Role in descriptive statistics

In descriptive statistics, central tendency is used to effectively summarize large datasets. Whether analyzing exam scores, production times, or customer ratings, knowing the typical value is invaluable for interpreting trends.

Central tendency interacts closely with variability measures. For example, two datasets might have the same mean but differ dramatically in spread, influencing how reliable that mean truly is as a summary statistic. 

In real-world scenarios, central tendency helps policymakers, business leaders, and researchers make decisions based on representative values. A retailer may analyze average sales to develop inventory strategies, while a healthcare researcher might examine median survival times to assess treatment efficacy.

Types of data and central tendency

Choosing an appropriate measure of central tendency depends heavily on the data type. Data fall into four broad categories:

  • Nominal data represent categories without inherent order (e.g., blood types, colors).
  • Ordinal data indicate ranked order but without consistent intervals (e.g., survey ratings like poor, fair, good).
  • Interval data have ordered values with equal intervals but no true zero (e.g., Celsius temperatures).
  • Ratio data feature equal intervals and an absolute zero (e.g., weight, height, income).

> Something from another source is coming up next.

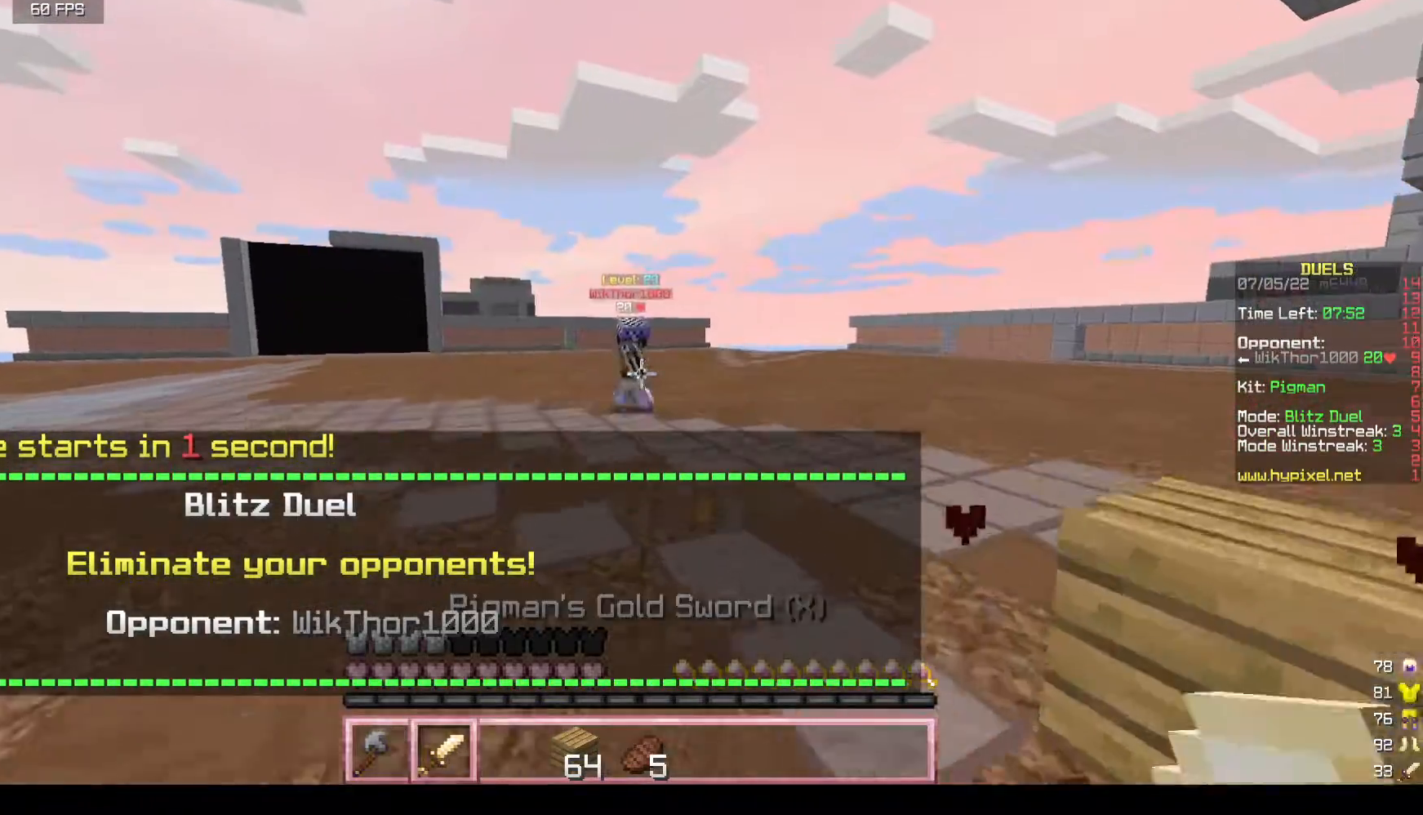
{"keys": ["w"], "mouse": [], "events": []}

Here are the most suitable measures of central tendency for each type of data:

  • For nominal data, the mode is appropriate because averaging categories like “red,” “blue,” and “green” is meaningless.
  • For ordinal data, the median is often the best choice, respecting rank without assuming equal differences between ranks.
  • For interval and ratio data, the mean, median, or mode might all be good, depending on the data’s distribution and presence of outliers.

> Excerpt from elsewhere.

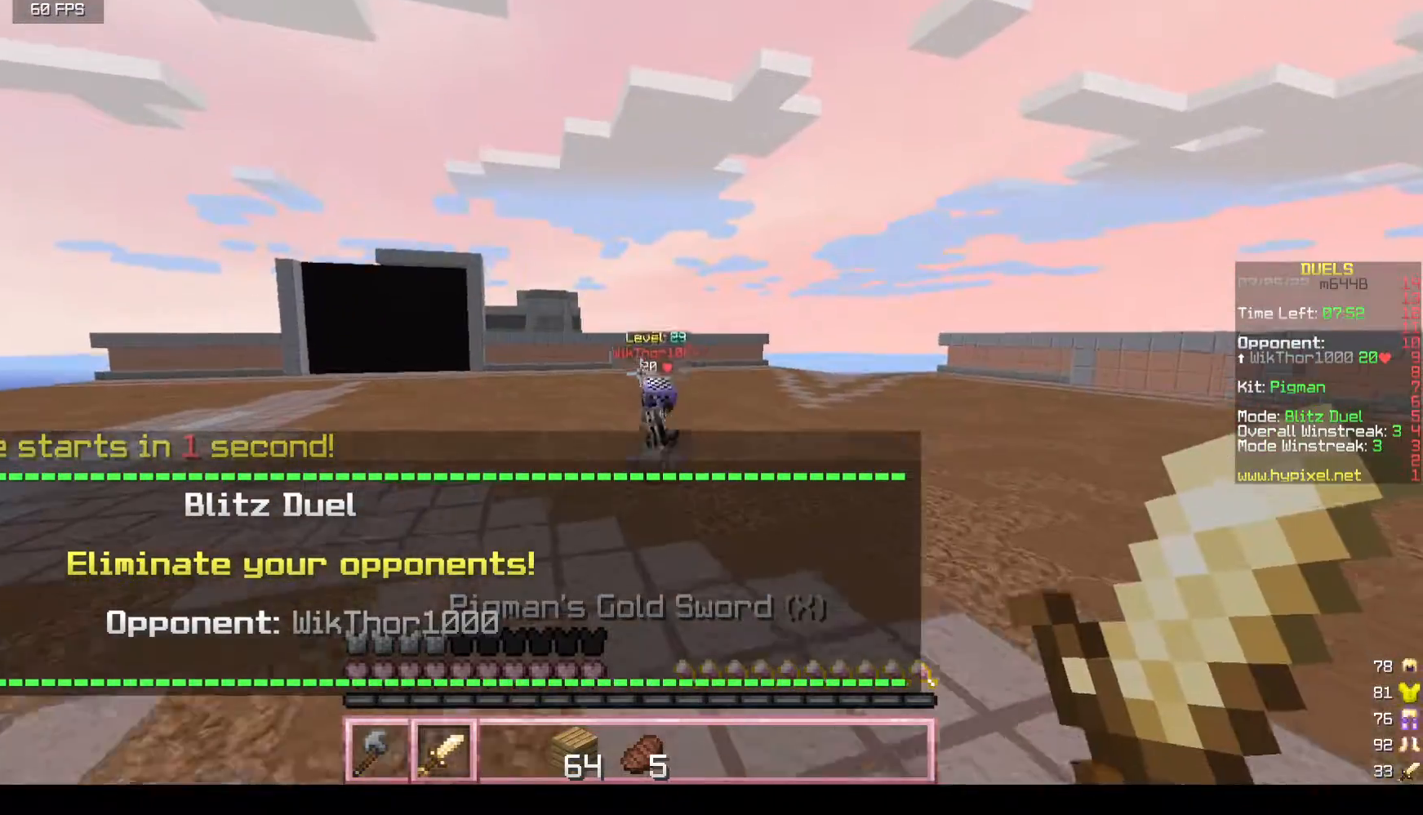
{"keys": ["w"], "mouse": [], "events": [[233, "a", "down"], [350, "a", "up"]]}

For example, median household income is frequently reported because income data are skewed by extreme high earners, while mean height is reasonable for normally distributed human heights.

Primary Measures of Central Tendency

There are three primary measures of central tendency: the arithmetic mean, median, and mode. Let’s consider each of them, paying special attention to their strengths and limitations.

Arithmetic mean

The arithmetic mean, often simply called the average or the mean, is calculated by summing all values in a dataset and dividing by the number of observations:

equation for mean

The main advantage of this measure is in its mathematical properties: it’s algebraically manipulable, allowing for elegant formulations in inferential statistics, hypothesis testing, and regression analysis. For example, it integrates seamlessly into variance and standard deviation calculations.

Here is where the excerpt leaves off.